Greece will crack down on tax evasion and streamline its civil service in its bid to secure a bailout extension, minister of state Nikos Pappas says.
The government is working on a package of reforms that it must submit to international creditors on Monday.
If the reforms are approved, Greece will be granted a vital four-month extension on its debt repayments.
Mr Pappas said the reforms being proposed would take the Greek economy “out of sedation”.
“We are compiling a list of measures to make the Greek civil service more effective and to combat tax evasion,” he told Greece’s Mega Channel.
He added that talks this week would be “a daily battle… every centimetre of ground must be won with effort”.
The agreement reached on Friday with European finance ministers extends Greece’s financial rescue programme by four months – but creditors gave Athens till Monday to come up with a list of reforms.
The reforms must then be approved before eurozone members ratify a bailout extension on Tuesday.
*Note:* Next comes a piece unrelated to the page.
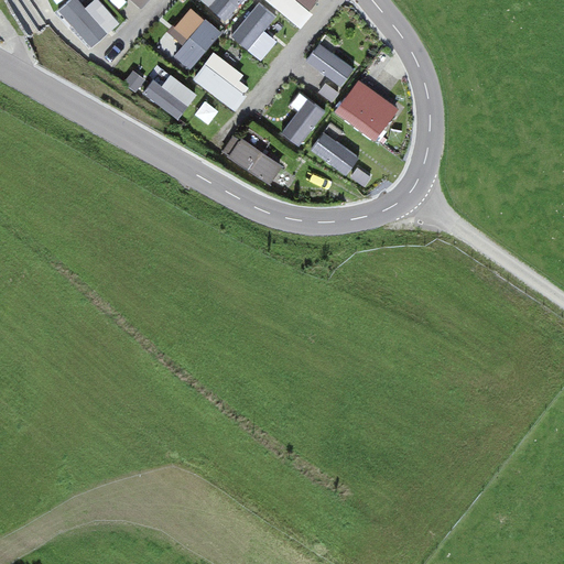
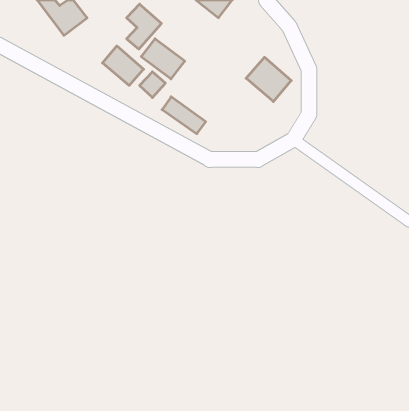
building: [235,15,282,62] -> none
building: [301,44,354,97] -> none
building: [280,96,324,145] -> none
building: [311,128,361,177] -> none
Many analysts have described Friday’s agreement as a climb down. On Saturday, Greece’s Prime Minister Alexis Tspiras said in a televised address that his government had “won a battle, not the war”.
If the reforms are approved and the deal stands, the immediate risk of Greece running out of money would be removed, giving the country time to negotiate further to change the terms of the bailout.
Greek economy in numbers
- Unemployment is at 25%, with youth unemployment almost 50% (corresponding eurozone averages: 11.4% and 23%)
- Economy has shrunk by 25% since the start of the eurozone crisis
- Country’s debt is 175% of GDP
- Borrowed €240bn (£188bn) from the EU, the ECB and the IMF
Greek crisis deepens amid EU tension
Greek Finance Minister Yanis Varoufakis has said he would work night and day to devise the reforms.
“If the list of reforms is not agreed, this agreement is dead,” he said.
The new Greek government was elected by promising to reverse austerity.
It says the conditions imposed on the country by its lenders have had a devastating effect on the economy.
Greece borrowed €240bn (£188bn) from the EU, the European Central Bank and the International Monetary Fund, on the condition that it cut spending and raised taxes to reduce its debt levels.
The economy is now 25% smaller than it was at the start of the financial crisis, with youth unemployment standing at almost 50%.